Tuesday's search along the Red River was the first time searchers have taken advantage of spring to return to this spot, and the advantage will be pressed all week, as law enforcement rejoins the search.

The geography of the search is governed by a simple rule, Heales explained to Adam Schultz, a UND student who dated Dru Sjodin for three years until a year ago.

"If you can't get somewhere, he can't get somewhere," Heales said, referring to places possible for Rodriguez.


The searchers got as far as Bygland Lutheran Church.

Helping out

The widespread interest in the search for Sjodin again was revealed Tuesday in the way Jeff Sahli, of Elk River, Minn., showed up, hauling his new Honda ATV in the back of his pickup truck to lend to Mike Sjodin, Dru's cousin, who muddied it well along the wooded Red.

Sahli never had met any of Sjodin's family or friends until now.

"Something's been bugging me at night, to come up and help," said Sahli, a glass installer in the construction trade who is recovering from back surgery. "I saw (the search plans) on the news the other night and decided to come up. I can't take the pounding of riding that thing around. And I've got a bum knee, so I can't walk. So, I'll just be a truck taxi, take these guys around."
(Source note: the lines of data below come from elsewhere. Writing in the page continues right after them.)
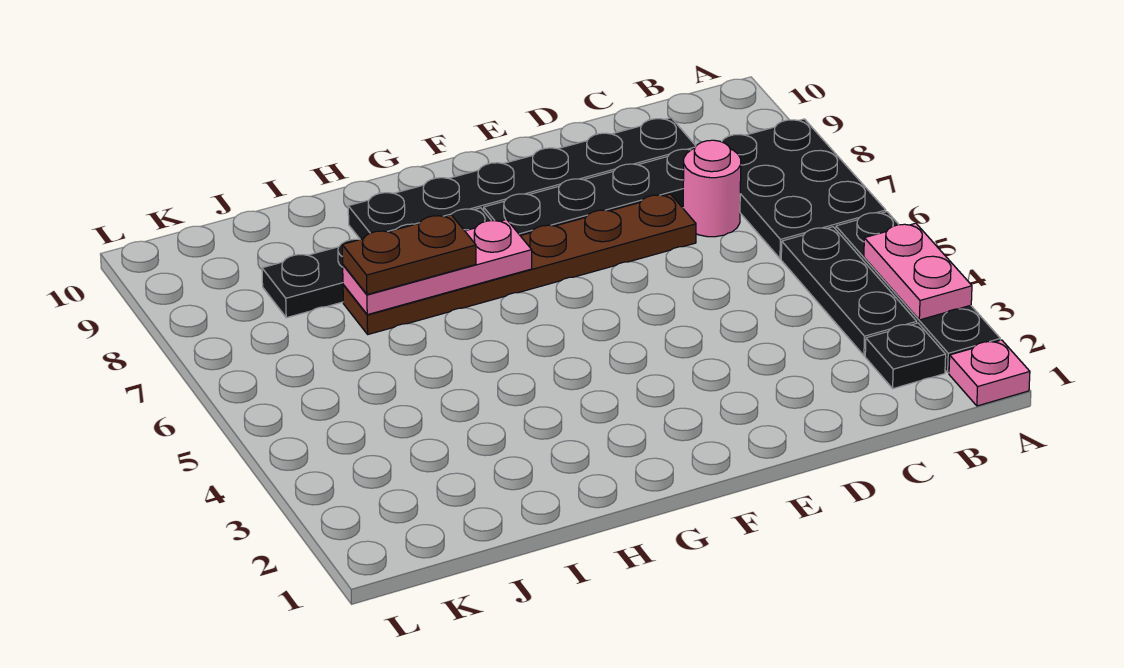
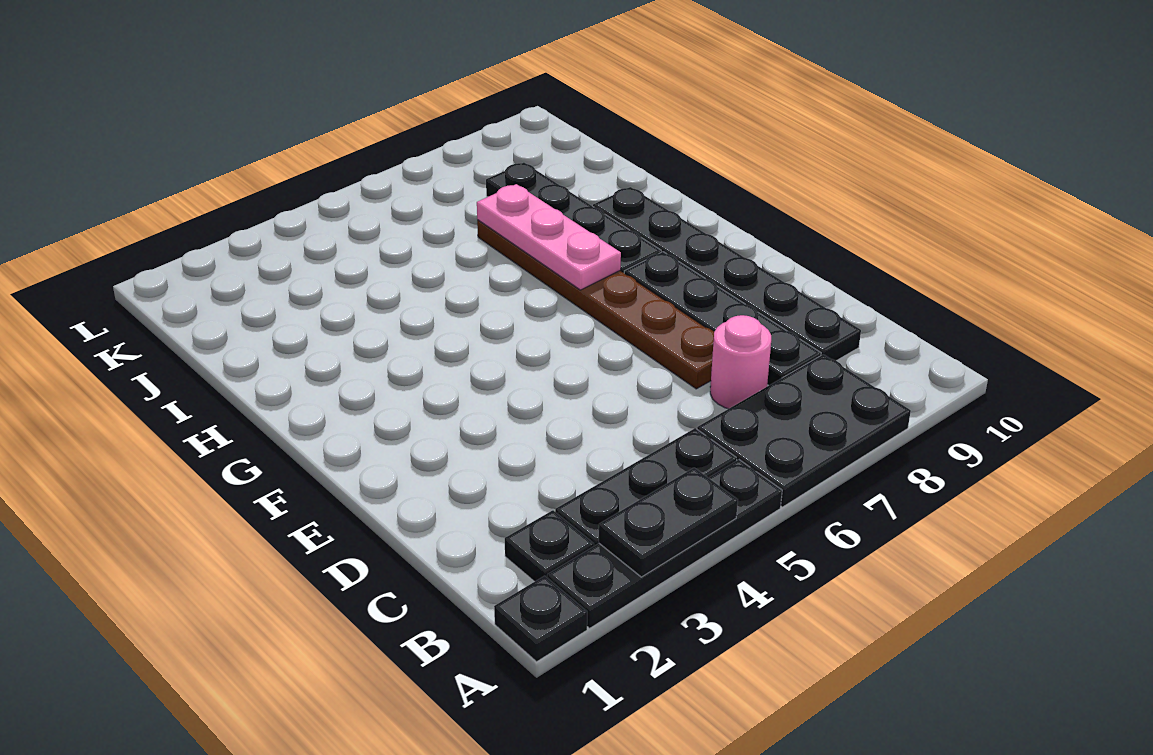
pink 1x1 plate [949,340,1030,406] -> black 1x1 plate [494,576,587,662]
pink 1x2 plate [864,223,972,320] -> black 1x2 plate [599,468,738,577]
brown 1x2 plate [342,215,476,295] -> none

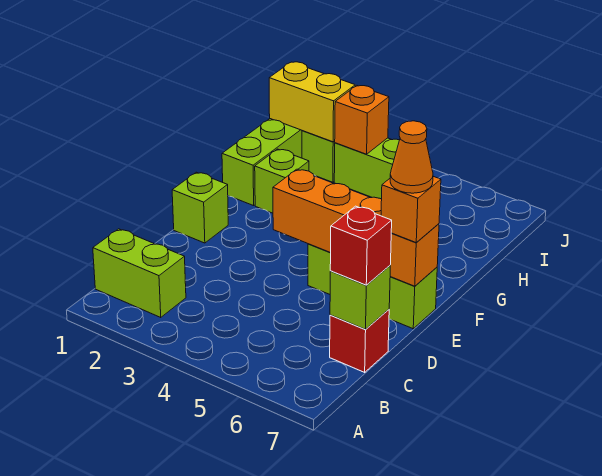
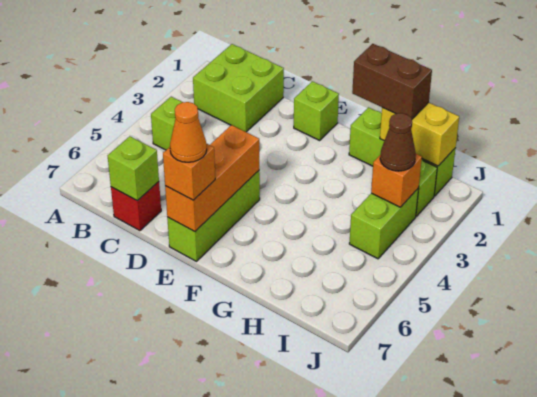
lime 1x2 brick [93,229,186,317] -> lime 2x2 brick [193,44,284,132]
red 1x1 brick [330,206,392,285] -> none
orange 1x4 brick [273,169,439,286] -> orange 1x3 brick [165,125,259,232]
none -> brown 1x2 brick [352,44,432,119]
lime 1x1 brick [255,149,309,213] -> lime 1x1 brick moved to [151,97,183,150]
yellow 1x2 brick [269,62,355,142] -> yellow 1x2 brick turned to [380,102,459,166]
none -> brown 1x1 cone [380,113,416,171]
Sahli said he doesn't believe in "psychics or that stuff."

"But something's been coming to me, something about farm machinery and grain bins," he said, suggesting that the hopper of a harvester left out over the winter might be a logical place to look.

That kind of help has been coming heavy, said Allan Sjodin, and such interest can be monitored on the Web site, www.finddru.com , administered by a family friend.


Today, Sahli will continue to help as the family search turns, likely, to south of the Thompson bridge toward Climax, Minn., Heales said.

On the North Dakota side of the Red River, the U.S. Border Patrol's only two cadaver-searching dogs, one in from Yuma, Ariz., will be working today, and continue for the next two weeks, said Maj. Mike Fonder of the Grand Forks County Sheriff's Department.

On the Minnesota side, up to 250 volunteers will be sought for a mass search Saturday between Crookston and the Red River, said Sgt. Walt Keller of the Polk County Sheriff's Office. Sign-up will be at 9 a.m. Saturday in the Crookston High School, and volunteers should dress for a long day of walking across and through rough terrain, including wearing blaze orange or fluorescent green outerwear, Keller said.

Keller also is organizing what will be the first on-the-water search Saturday of the Red Lake River's 52-plus winding miles from Crookston to the Red River, a trip only 25 miles by highway. So far, 11 boats, including two or three search dog teams, will ply that route. A volunteer horseback posse also will search on Saturday.